FIFO (First-In-First-Out) is necessary in this situation to ensure the order of command processing in Service 2 (regular AWS SQS does not guarantee the order of the message queue, and causes duplication).

To achieve parallelism, you can use message groups (message group ID), where each group is processed sequentially, but several groups are processed in parallel. This allows you to have separate “mini-queues” for different message sources, for example, for each customer.

Let’s imagine you have 2 customers, for each of which you transfer messages from Service 1 to Service 2:

Customer A: 1,000 commands per hour.*Customer *B: 500,000 commands per hour.

Each of them has its own message group ID (which ensures that they do not block each other). Service 2 can process approximately 100,000 commands per hour. Thus, Customer A’s messages should, in theory, be processed within that hour, as they are not blocked.
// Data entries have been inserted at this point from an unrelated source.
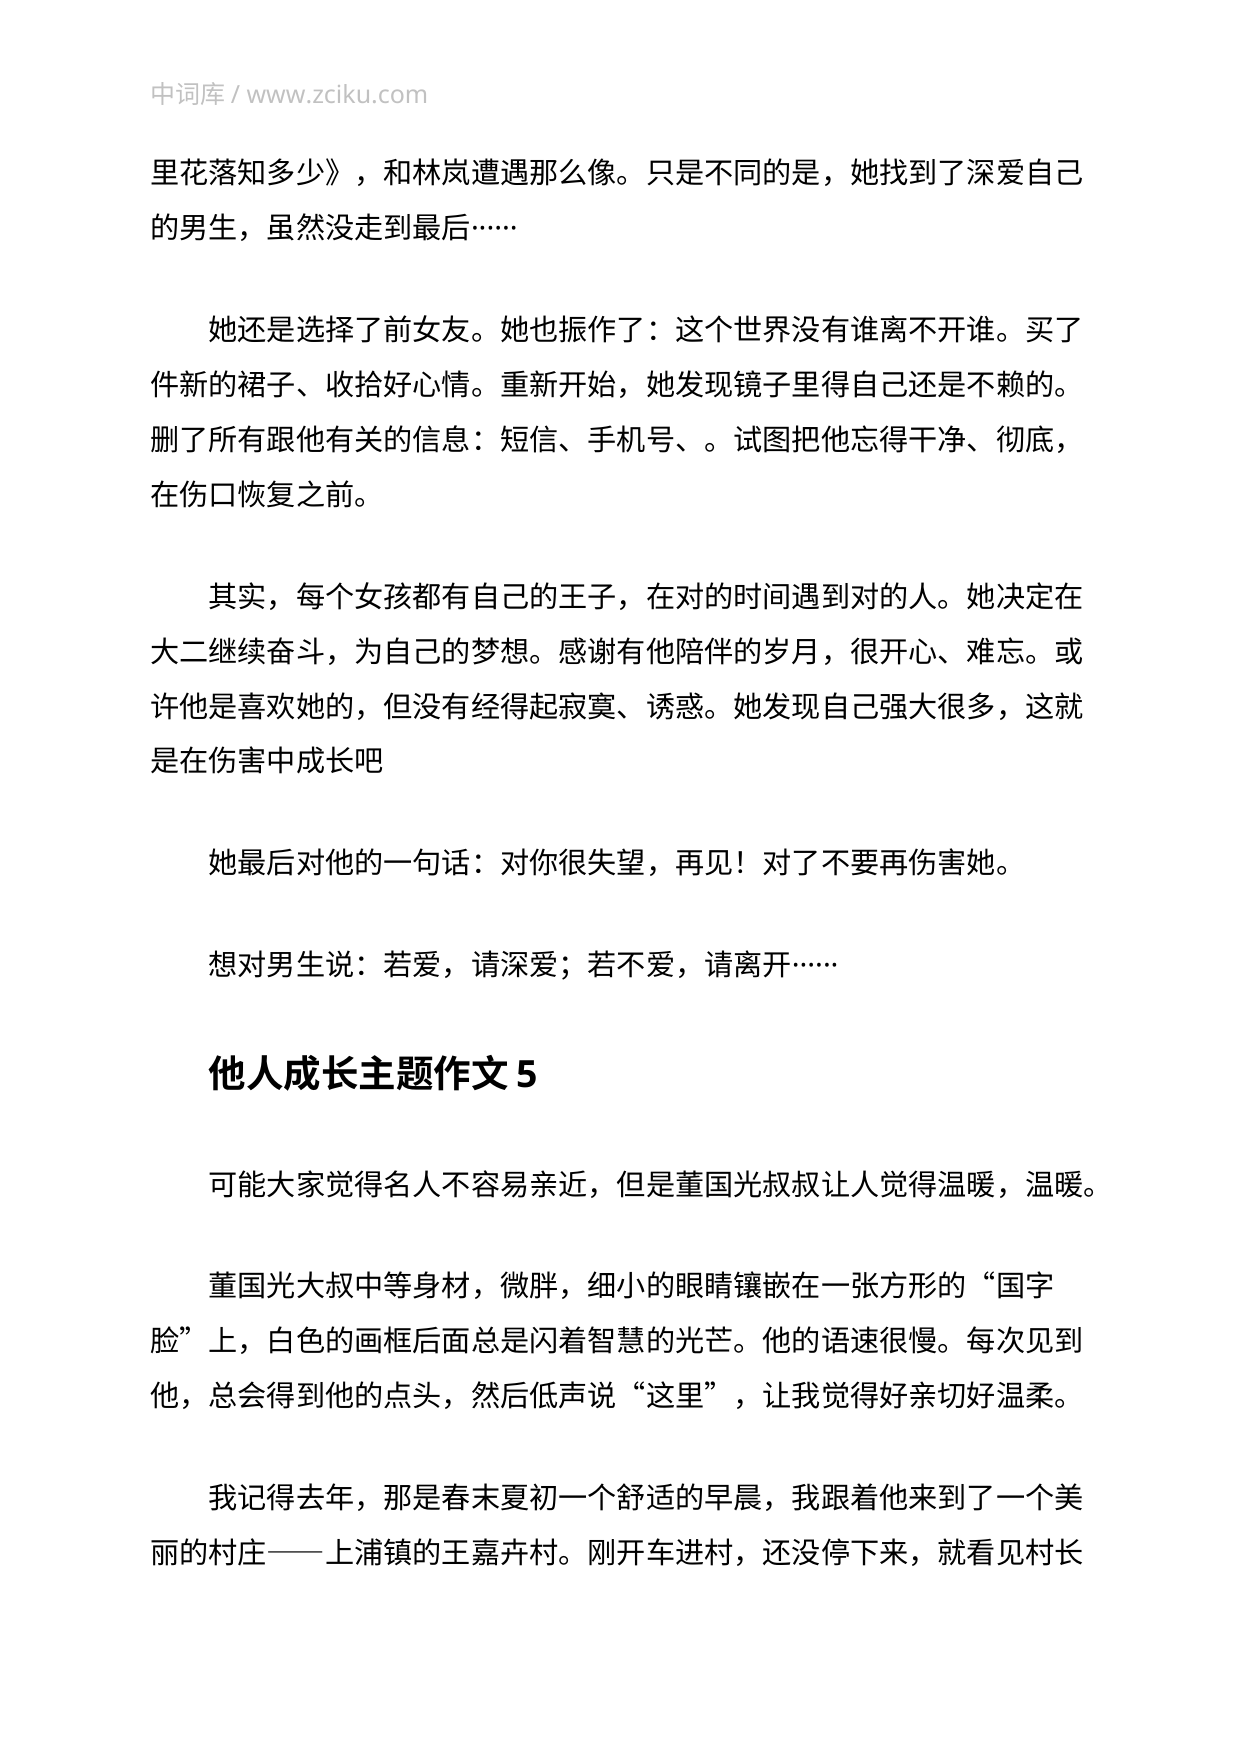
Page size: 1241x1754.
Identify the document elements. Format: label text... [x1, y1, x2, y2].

text 可能大家觉得名人不容易亲近，但是董国光叔叔让人觉得温暖，温暖。 [150, 1161, 1090, 1203]
text 她最后对他的一句话：对你很失望，再见！对了不要再伤害她。 [150, 840, 1090, 882]
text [150, 150, 1090, 247]
text 其实，每个女孩都有自己的王子，在对的时间遇到对的人。她决定在大二继续奋斗，为自己的梦想。感谢有他陪伴的岁月，很开心、难忘。或许他是喜欢她的，但没有经得起寂寞、诱惑。她发现自己强大很多，这就是在伤害中成长吧 [150, 573, 1090, 780]
text 她还是选择了前女友。她也振作了：这个世界没有谁离不开谁。买了件新的裙子、收拾好心情。重新开始，她发现镜子里得自己还是不赖的。删了所有跟他有关的信息：短信、手机号、。试图把他忘得干净、彻底，在伤口恢复之前。 [150, 307, 1090, 514]
text 他人成长主题作文5 [150, 1043, 1090, 1098]
text 董国光大叔中等身材，微胖，细小的眼睛镶嵌在一张方形的“国字脸”上，白色的画框后面总是闪着智慧的光芒。他的语速很慢。每次见到他，总会得到他的点头，然后低声说“这里”，让我觉得好亲切好温柔。 [150, 1263, 1090, 1415]
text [150, 1474, 1090, 1572]
text 想对男生说：若爱，请深爱；若不爱，请离开······ [150, 942, 1090, 984]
This would indeed be the case if it weren’t for the AWS FIFO SQS limitation: the queue only looks at the first 120,000 messages (until recently it was 20,000) to find available groups for processing.

Solution

In this case, it is necessary to create an architecture that will not allow one Customer to block another while maintaining the conditional order of messages. There are several solutions to this:

Store messages in additional storage if SQS has more than X messages in the queue
Make the processing speed on Service 2 faster
Dynamically create an additional FIFO SQS for a group of messages with high traffic

I will describe the last scenario below, as I have experience creating this type of architecture.

Architecture description

Tracking SQS load:

Each message adds a counter in DynamoDB for the corresponding userId.
After processing the message, Service 2 sends an SNS message about the completion of processing, to which Service 1 is subscribed — the counter in DynamoDB decreases.

Separate queue allocation:

If a Customer exceeds X (e.g., > 100,000) active messages, a separate FIFO SQS is created for it (using AWS SDK SQS Client).
All new messages from this Customer are redirected to this queue.
A separate trigger for Lambda is added to Service 2, which processes this queue (using AWS SDK Lambda client). PS: this fact violates the SoC principle, since the trigger for Lambda belongs to Service 2. However, you can optimise the architecture and create a separate service for monitoring SQS and creating triggers for Lambda.

Cleaning

All records in DynamoDB have a TTL of 1 day.
After it expires, the record is deleted.
The deletion event triggers Lambda
The newly created FIFO SQS queue and its Lambda trigger are deleted.

Pros

Real-time SQS load monitoring
Guaranteed non-blocking for customers with moderate traffic

Cons

An additional DynamoDB database and business logic on Lambda requires implementation, maintenance, and costs
Simpler implementations based on CloudWatch Alarms are possible, but they will have a delay in creating additional AWS FIFO SQS

Violation of the SoC (Separation of Concerns) principle: because Service 1 creates Lambda triggers in Service 2.

Conclusion

If you have a system where different customers can have very different loads, but you need to maintain message order, it is important to have a mechanism for dynamic traffic separation. The FIFO limit of 120,000 messages is not obvious but critical.

This approach ensures stability and independence between Customers even during peak periods.